Back in the
'70s, America's founding feminists dreamed of
a future when a woman could run for president. Fewer
than 10 election cycles later, those feminist dreams
are coming true. As we watch girls with i can be
president pins cheering for front-runner Hillary Clinton,
it's hard to comprehend just how far
we've come. Yet for all the symbolic power of her
candidacy, Clinton is still grappling with America's
ambivalence on the status of women. The very word
feminism remains so divisive that Clinton dared
not speak it at a recent debate, instead evoking feminism
as "this great movement of progress that includes all
of us, but has particularly been significant to me as
a woman."
In contemporary
America, a successful woman still risks being seen as a
threat to male power. And she can still be damaged by
judgments about her heterosexual allure or lack
thereof. Witness the speculation that has dogged
Clinton throughout her career: Where powerful women go,
lesbian rumors often follow.
This is perhaps
one reason that National Organization for Women cofounder
Betty Friedan took the stage at a NOW meeting in 1969 and
announced that lesbians posed "a lavender
menace" to the progress of feminism. Women
needed to get out of the nursery and into the
manager's chair, insisted Friedan, and anything
that might distract from that goal -- messy issues
like challenging homophobia or questioning heterosexuality
-- were a threat to women's common concern.
Her words
crystallized a homophobic sentiment that would both haunt
the women's movement and serve as a call to
arms. By singling out lesbians, Friedan unwittingly
set the stage for the emergence of lesbian feminists,
a parallel political identity that was to 1970s feminism
what Dennis Kucinich is to the Democratic Party today
-- a leftward-pushing force toward more progressive
and comprehensive justice.
"You'd be hard-pressed to find an out lesbian
in the '70s who didn't also consider
herself a feminist. For me, they go hand in hand,"
says Katherine Acey, executive director of the Astraea
Lesbian Foundation for Justice, founded in 1977 to
fund projects directed at female empowerment.
"The feminist movement was a lifeline for lesbians --
it's where we found each other, mustered the
courage to come out, and shaped a collective
voice."
Friedan's
homophobic gaffe became a call to action as author Rita Mae
Brown and other activists descended on NOW's Second
Congress to Unite Women in 1970 -- which had
conspicuously left lesbian issues off its agenda. In a
crowded room full of women, they cut the lights, and when
they came back up, Brown and company wore purple lavender
menace T-shirts and passed out their manifesto,
"The Woman-Identified Woman." A year
later, NOW officially expanded its policies to include
lesbian rights, eventually making it one of the
organization's six key issues.
It was a heady
moment for lesbians, who enjoyed the righteous position of
being both the wronged party and the radical, witty,
empowered activists. The "Me Decade"
bloomed with a renaissance of lesbian theater, political
theory, literature, and music. On the streets and in the
universities, lesbians created women-centric and
women-only enclaves like the revolutionary (and
controversial) Michigan Womyn's Music Festival.

> [TASK STATEMENT]:
In the article on 1970s lesbian feminism, reproduce everything from "bloomed with a" down to "Womyn's Music Festival." word for word. The data that comes next is separate from the article on 1970s lesbian feminism.

> [GIVEN DATA]:
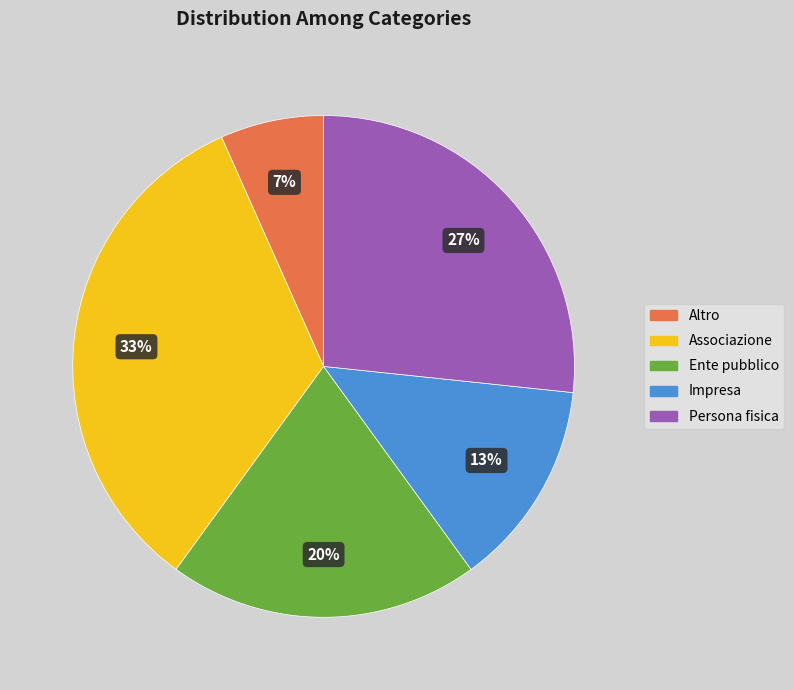

Does any single category account for the majority?

No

> [RESULT OF THE EXERCISE]:
bloomed with a renaissance of lesbian theater, political
theory, literature, and music. On the streets and in the
universities, lesbians created women-centric and
women-only enclaves like the revolutionary (and
controversial) Michigan Womyn's Music Festival.